Champion: "Okay, first of all, and, you know, I love the whole idea. But I gotta say that when I heard this, I thought it isn't going to be very pretty. We’re going to have people look at something and tell them to try it, but it’s not going to end up being beautiful. But this is beautiful. This is–"

Millie Martini-Bratten: "I know. That's what's so great now is that there are lots of great style ideas and this is just simple. You see the edge cut off the tablecloth and we turned it into a napkin ring for the napkin, so everything is feeding back into itself. The other idea that I really love, these are bottles that have been recycled for the wine glass, for the water glass and the wine glass. They've been recycled, polished down."

Champion: "Now, you can't do this at home with your glass-like skills. This is–"

Martini-Bratten: "No, you can’t do this at home, but it's not difficult to do either. And you can see, they're very, very pretty and stylish. And, of course, we've kept the green theme. And we have soy candles burning in this glass. And soy, of course, is not made with petroleum, so it's not releasing any toxins into the air."

Champion: "And since we want to talk to people about using less petroleum, when you’re thinking about buying candles, you don't think about that. You don’t think about that’s where candles come from. Soy based candles do not. Ah! Good green tip."

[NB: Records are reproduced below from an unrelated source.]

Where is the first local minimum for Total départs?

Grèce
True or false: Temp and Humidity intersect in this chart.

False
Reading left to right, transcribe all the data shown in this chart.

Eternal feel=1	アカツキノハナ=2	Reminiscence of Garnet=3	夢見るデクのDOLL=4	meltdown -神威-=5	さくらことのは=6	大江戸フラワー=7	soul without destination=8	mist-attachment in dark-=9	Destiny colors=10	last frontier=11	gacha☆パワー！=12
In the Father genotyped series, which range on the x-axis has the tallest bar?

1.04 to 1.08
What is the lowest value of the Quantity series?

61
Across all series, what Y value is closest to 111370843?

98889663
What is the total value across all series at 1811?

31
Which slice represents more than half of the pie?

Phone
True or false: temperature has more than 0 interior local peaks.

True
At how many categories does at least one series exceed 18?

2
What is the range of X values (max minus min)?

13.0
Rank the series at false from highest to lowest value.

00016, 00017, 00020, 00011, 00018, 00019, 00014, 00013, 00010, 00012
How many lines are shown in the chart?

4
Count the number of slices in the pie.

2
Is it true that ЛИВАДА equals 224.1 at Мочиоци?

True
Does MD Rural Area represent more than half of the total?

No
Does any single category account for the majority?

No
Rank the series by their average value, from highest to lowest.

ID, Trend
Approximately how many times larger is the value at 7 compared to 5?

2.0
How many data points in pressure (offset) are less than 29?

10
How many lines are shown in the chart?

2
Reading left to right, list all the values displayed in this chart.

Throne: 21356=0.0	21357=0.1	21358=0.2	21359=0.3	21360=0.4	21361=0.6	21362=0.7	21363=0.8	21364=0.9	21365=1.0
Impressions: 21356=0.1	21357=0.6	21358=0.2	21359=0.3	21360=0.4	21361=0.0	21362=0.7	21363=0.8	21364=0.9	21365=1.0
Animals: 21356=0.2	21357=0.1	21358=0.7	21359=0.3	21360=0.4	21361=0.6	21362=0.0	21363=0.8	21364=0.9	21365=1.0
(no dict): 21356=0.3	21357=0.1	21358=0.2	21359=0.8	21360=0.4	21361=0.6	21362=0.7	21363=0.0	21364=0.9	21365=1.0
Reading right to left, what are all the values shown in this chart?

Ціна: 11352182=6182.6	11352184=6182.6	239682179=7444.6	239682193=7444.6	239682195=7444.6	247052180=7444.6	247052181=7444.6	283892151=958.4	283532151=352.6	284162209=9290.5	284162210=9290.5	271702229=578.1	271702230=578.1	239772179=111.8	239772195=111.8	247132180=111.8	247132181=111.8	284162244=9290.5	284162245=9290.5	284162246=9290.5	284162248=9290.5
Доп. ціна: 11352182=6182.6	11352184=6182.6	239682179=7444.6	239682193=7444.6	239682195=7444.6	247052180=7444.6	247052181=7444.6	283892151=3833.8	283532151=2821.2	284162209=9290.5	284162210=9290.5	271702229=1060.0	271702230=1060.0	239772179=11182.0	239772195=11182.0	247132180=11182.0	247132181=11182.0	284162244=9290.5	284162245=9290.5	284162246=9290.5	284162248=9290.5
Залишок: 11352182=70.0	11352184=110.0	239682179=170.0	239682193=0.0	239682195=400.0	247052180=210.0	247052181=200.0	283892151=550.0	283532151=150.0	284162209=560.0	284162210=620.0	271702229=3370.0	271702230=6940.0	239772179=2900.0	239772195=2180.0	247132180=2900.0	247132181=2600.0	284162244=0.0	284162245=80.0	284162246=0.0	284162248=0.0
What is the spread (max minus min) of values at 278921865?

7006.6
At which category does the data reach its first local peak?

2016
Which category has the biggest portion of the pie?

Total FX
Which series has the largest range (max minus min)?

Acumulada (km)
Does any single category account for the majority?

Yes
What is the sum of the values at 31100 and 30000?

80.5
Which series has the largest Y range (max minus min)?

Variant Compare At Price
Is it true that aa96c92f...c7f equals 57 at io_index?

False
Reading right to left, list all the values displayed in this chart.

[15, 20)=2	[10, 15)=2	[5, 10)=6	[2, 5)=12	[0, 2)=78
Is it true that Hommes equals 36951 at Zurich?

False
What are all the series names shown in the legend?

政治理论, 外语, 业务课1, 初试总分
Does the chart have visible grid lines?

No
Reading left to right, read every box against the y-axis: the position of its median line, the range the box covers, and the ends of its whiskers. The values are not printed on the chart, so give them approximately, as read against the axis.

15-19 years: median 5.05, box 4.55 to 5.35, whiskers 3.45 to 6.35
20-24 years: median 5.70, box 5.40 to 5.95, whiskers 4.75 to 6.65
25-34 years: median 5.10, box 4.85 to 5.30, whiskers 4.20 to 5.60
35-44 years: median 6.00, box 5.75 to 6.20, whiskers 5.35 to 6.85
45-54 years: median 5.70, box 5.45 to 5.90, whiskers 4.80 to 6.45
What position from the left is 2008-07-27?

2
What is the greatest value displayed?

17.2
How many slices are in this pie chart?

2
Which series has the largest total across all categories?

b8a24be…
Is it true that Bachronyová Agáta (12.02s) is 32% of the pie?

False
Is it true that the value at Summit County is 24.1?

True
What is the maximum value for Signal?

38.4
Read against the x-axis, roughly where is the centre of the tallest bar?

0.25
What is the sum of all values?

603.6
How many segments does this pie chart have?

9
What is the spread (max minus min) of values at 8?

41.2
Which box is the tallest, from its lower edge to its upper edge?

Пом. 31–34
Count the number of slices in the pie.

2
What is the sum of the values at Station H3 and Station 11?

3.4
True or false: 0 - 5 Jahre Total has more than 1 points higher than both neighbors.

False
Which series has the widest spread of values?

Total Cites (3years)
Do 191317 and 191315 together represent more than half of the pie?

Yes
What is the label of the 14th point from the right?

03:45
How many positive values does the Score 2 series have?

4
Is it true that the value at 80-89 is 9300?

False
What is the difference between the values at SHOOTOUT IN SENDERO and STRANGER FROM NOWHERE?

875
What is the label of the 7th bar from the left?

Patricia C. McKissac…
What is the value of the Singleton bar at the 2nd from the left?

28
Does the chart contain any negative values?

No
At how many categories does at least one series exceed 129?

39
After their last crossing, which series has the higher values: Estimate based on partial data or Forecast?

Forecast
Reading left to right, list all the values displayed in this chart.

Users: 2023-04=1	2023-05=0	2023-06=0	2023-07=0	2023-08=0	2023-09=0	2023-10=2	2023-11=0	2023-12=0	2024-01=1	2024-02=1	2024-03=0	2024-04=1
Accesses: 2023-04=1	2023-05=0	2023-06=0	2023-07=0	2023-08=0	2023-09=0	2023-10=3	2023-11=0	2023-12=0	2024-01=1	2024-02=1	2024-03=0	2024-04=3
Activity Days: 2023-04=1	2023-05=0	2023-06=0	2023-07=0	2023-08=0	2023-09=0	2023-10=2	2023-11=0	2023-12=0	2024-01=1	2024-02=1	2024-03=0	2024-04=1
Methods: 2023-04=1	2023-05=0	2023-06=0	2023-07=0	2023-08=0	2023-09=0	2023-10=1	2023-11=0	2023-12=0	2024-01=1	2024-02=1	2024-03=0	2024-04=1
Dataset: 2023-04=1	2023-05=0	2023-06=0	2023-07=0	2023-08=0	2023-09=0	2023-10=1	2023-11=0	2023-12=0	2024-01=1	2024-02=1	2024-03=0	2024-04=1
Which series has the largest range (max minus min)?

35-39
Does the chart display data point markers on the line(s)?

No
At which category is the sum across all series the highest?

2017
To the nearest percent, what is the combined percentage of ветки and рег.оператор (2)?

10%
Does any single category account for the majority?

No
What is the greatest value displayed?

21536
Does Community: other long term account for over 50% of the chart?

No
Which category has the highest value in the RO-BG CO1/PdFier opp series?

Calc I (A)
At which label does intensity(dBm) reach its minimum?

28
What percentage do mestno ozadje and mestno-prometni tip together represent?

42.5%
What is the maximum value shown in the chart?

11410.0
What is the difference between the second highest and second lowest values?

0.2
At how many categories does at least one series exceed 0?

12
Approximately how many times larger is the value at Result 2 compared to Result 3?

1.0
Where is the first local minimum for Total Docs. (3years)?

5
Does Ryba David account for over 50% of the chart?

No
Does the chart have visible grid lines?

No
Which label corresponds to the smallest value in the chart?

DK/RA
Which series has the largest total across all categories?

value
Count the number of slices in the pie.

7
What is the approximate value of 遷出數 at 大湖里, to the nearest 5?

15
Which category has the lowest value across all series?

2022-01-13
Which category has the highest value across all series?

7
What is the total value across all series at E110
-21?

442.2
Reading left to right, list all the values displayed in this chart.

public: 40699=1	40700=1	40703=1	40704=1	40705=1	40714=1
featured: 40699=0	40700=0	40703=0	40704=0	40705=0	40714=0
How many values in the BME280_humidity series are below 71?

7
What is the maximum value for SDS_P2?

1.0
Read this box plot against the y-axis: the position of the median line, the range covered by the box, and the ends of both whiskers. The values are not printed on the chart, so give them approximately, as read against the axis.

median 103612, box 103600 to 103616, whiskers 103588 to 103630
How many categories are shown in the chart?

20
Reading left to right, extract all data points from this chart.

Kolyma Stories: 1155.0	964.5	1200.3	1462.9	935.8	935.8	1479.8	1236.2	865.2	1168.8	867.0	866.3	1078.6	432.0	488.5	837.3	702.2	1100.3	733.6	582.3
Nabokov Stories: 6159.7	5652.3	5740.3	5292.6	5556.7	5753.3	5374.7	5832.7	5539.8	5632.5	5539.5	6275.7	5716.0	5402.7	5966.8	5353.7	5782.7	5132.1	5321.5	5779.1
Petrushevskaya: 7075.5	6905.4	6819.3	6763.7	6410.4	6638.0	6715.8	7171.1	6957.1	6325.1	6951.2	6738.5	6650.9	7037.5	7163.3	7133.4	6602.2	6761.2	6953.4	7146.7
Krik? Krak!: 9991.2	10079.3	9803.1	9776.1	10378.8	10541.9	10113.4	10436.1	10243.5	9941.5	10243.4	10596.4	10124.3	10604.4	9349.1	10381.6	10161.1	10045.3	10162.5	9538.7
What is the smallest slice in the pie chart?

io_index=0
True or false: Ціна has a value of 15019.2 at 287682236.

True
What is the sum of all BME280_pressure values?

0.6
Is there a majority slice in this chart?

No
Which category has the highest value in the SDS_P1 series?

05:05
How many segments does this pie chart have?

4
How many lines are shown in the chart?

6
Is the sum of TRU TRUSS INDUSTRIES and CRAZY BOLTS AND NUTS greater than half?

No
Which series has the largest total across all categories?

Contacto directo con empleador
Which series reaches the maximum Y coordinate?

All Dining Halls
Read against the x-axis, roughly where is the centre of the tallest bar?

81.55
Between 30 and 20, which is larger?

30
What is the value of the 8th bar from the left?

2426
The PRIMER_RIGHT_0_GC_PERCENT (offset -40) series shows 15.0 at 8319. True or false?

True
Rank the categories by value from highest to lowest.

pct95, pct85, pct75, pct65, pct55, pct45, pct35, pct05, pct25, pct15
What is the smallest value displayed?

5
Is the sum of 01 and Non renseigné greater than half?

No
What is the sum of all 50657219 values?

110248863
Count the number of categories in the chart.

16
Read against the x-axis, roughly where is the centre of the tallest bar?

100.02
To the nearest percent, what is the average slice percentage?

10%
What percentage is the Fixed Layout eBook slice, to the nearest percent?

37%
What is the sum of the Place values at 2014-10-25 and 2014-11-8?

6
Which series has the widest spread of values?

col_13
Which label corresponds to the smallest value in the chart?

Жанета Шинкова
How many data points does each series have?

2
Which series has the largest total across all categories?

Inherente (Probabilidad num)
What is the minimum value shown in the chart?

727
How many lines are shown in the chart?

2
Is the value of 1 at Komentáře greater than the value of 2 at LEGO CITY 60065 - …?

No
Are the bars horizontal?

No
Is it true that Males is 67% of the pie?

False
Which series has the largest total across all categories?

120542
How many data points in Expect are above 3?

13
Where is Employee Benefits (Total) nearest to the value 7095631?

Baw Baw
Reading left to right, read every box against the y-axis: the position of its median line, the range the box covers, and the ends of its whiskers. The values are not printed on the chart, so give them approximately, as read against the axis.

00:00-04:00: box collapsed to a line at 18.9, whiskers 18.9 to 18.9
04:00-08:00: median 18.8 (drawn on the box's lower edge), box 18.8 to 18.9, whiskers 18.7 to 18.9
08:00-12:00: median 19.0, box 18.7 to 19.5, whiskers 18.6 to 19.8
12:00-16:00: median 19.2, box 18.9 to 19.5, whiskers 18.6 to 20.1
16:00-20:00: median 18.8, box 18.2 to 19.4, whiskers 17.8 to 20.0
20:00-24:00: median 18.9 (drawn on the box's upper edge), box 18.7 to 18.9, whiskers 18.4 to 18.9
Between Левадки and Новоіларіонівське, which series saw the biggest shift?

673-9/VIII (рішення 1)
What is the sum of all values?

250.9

Martini-Bratten: "And it's romantic."

Champion: "All right. And then, you know, the flowers and decorations here, to think about things that are live. And you've tied the whole thing into bamboo because bamboo once it's cut to make something like plates, quickly regrows. So we won’t have to worry about that."

Martini-Bratten: "Exactly right. So, these are bamboo trays that we’ve turned into plates. And the wood on the forks is teak."

Champion: "And the chairs and everything there also done from recycled or scrap wood put together. And it comes up with a beautiful package."

Martini-Bratten: "The table is recycled also. This scrap wood coming together. It looks almost like marquetry. It looks like a work of art."

Champion: "Gorgeous. Now, tell me about the food, because that's got to be difficult to kinda try and get everything organic in your food planning."

Martini-Bratten: "Well, organic, of course, is chemical pesticides, no chemical pesticides and having it locally grown. Which means it’s really fresh and it’s really tasty. And the good news is, you can have a wedding cake that's really fresh and tasty and organic now, too, as well as organic sparkling wine. And a wedding cake is a tradition at every wedding. And this is a real style statement, too.

Champion: "And one of the things we’re talking about with the cake, I mean, it's wheat-free, dairy-free, gluten free--"

Martini-Bratten: "Gluten free. Sugar free. And allergen-free and organic. And it tastes great as you’ll see in a moment. And we’ve used as decoration, the bamboo, again we have it as our– "

Champion: "So you can tie it all together."

Martini-Bratten: "Tie the whole theme together and sort of telegraph your, your feeling about wanting to be friendly to the environment."

Champion: "It’s kind of thinking about what you do that's so wasteful. And at a big event like a wedding, you don’t have to turn the whole wedding into a green event. But one or two things. [Motions towards plant decorations.] This is– This is a great idea, not using all the fabric that just gets thrown away."

Thanks to Mr. Champion, Americans now know not to selfishly think of themselves on their wedding day.